Aleksa Damjanović

Personal information
- Date of birth: 4 December 2008 (age 17)
- Place of birth: Belgrade, Serbia
- Height: 1.99 m (6 ft 6 in)
- Position: Striker

Team information
- Current team: Bayer Leverkusen

Youth career
- 0000–2025: Red Star Belgrade

Senior career*
- Years: Team / Apps / (Gls)
- 2025–2026: Red Star Belgrade / 7 / (0)
- 2025–2026: → Grafičar (dual) / 18 / (0)
- 2026–: Bayer Leverkusen / 0 / (0)

International career^{‡}
- 2022: Serbia U15 / 5 / (1)
- 2023–2024: Serbia U16 / 3 / (3)
- 2024–2025: Serbia U17 / 16 / (5)
- 2025–: Serbia U19 / 12 / (1)

= Aleksa Damjanović =

Serbian footballer (born 2008)

Aleksa Damjanović (Алекса Дамјановић; born 4 December 2008) is a Serbian professional footballer who plays as a striker for German club Bayer Leverkusen.

==Club career==
Damjanović was the top scorer in the Serbian Youth League with 21 goals in the 2024–25 season. That season, he also featured in the UEFA Youth League for Red Star Belgrade U-19. Having trained with the first-team in the pre-season ahead of the 2025–26 season as a 16-year-old, he made his senior debut in the Serbian SuperLiga for Red Star Belgrade against FK TSC on 9 August 2025 in a 1–0 home win for his side. He agreed a dual registration deal, making him eligible to play for RFK Grafičar Beograd in the Serbian First League during the 2025–26 season. In September 2025, he signed a new three-year contract with Red Star.

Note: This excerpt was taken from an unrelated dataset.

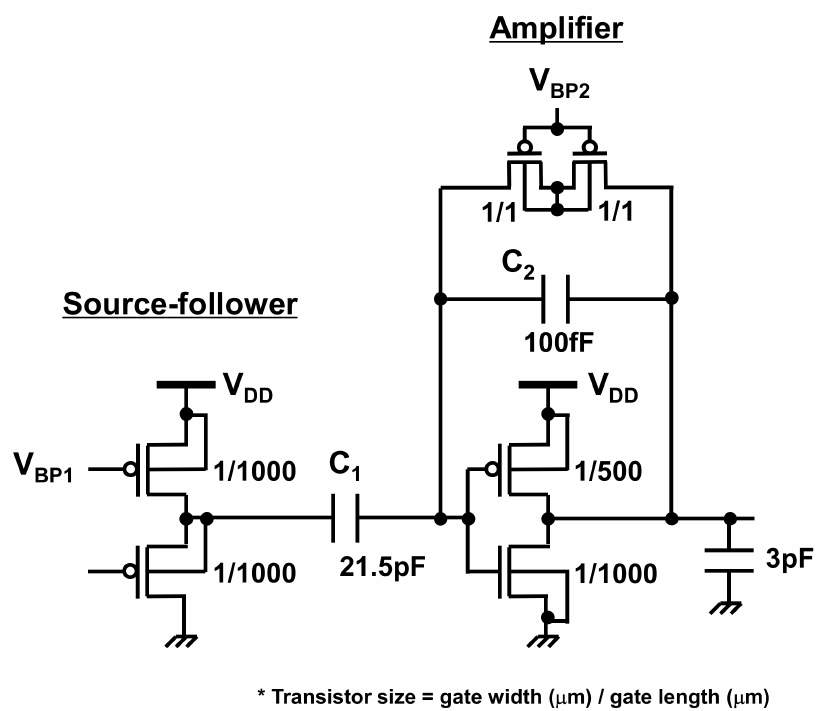
Figure 4. Circuit schematic of the front-end amplifier used in the proposed gesture recognition chip (Figure 1). The front-end amplifier consists of a source follower with an inverter-based amplifier.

On 13 February 2026, it was announced that he would transfer to Bayer Leverkusen at the start of the 2026–27 season.

==International career==
He is youth international for Serbia, representing Serbia national under-17 football team.

==Career statistics==

Appearances and goals by club, season and competition
| Club | Season | League |  |  | Serbian Cup |  | Europe |  | Other |  | Total |  |
| Division | Apps | Goals | Apps | Goals | Apps | Goals | Apps | Goals | Apps | Goals |
| Red Star Belgrade | 2025–26 | Serbian SuperLiga | 7 | 0 | 0 | 0 | 0 | 0 | — |  | 7 | 0 |
| Grafičar (loan) | 2025–26 | Serbian First League | 6 | 0 | 1 | 1 | — |  | — |  | 7 | 1 |
| Career total |  |  | 13 | 0 | 1 | 1 | 0 | 0 | 0 | 0 | 14 | 1 |

==Honours==

Red Star
- Serbian SuperLiga: 2025–26
- Serbian Cup: 2025–26

==Personal life==
Born in Belgrade, he is the son of Serbian international footballer Jovan Damjanović.